# multicity booking versus single segment booking on my dream trip



## MAYO MAGGIE (Nov 29, 2018)

Hi all I am a 63 year old Irish woman I am going on vacation to Washington State Seattle Spokane etc I want to fulfill the dream of a lifetime of taking a train through the Rocky Mountains I love trains I have spent many hours planning the trip  I am booking a late evening flight into Denver and intend to get the train the next morning coach to Glenwood Springs. I am now at the booking stage for the train and looking for information on booking value multi city tickets from Denver leaving on March 21st, 2019 with a 5 day stop off in Glenwood Springs then re boarding the California zephyr on March 26th to Emeryville which arrives on March 27th then overnight in Emeryville and boarding train on March 28th to Santa Barbara. The  trip if booked as one complete booking in Coach is $201 but is $228 if booked in separate segments .If I opted for a roomette on the Glenwood Springs leg of the journey there is no price difference if booked as one trip or in segments Whether as a single booking or booking the trip in segments I want to book everything in the next day or two 

I am tempted to book the journey in separate segments because if I miss a train it is only that segment of the journey which will be affected. When booking separate segments there is an option to buy saver or flexible fares which are more expensive. Here are the terms and conditions

[SIZE=10.5pt]https:/…guide-to-fares.html[/SIZE] .
-*-
What is being asked :: Write out the whole forum post on multicity versus single-segment train booking, word for word.

Dataset section ::
-*-
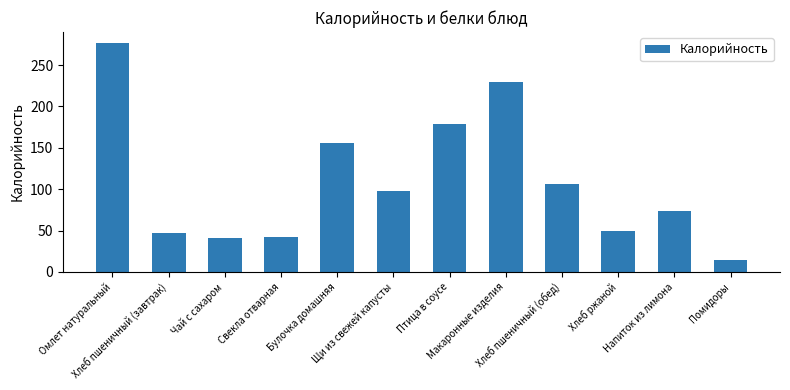

What is the minimum value shown in the chart?

14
-*-
Answer ::
# multicity booking versus single segment booking on my dream trip



## MAYO MAGGIE (Nov 29, 2018)

Hi all I am a 63 year old Irish woman I am going on vacation to Washington State Seattle Spokane etc I want to fulfill the dream of a lifetime of taking a train through the Rocky Mountains I love trains I have spent many hours planning the trip  I am booking a late evening flight into Denver and intend to get the train the next morning coach to Glenwood Springs. I am now at the booking stage for the train and looking for information on booking value multi city tickets from Denver leaving on March 21st, 2019 with a 5 day stop off in Glenwood Springs then re boarding the California zephyr on March 26th to Emeryville which arrives on March 27th then overnight in Emeryville and boarding train on March 28th to Santa Barbara. The  trip if booked as one complete booking in Coach is $201 but is $228 if booked in separate segments .If I opted for a roomette on the Glenwood Springs leg of the journey there is no price difference if booked as one trip or in segments Whether as a single booking or booking the trip in segments I want to book everything in the next day or two 

I am tempted to book the journey in separate segments because if I miss a train it is only that segment of the journey which will be affected. When booking separate segments there is an option to buy saver or flexible fares which are more expensive. Here are the terms and conditions

[SIZE=10.5pt]https:/…guide-to-fares.html[/SIZE] .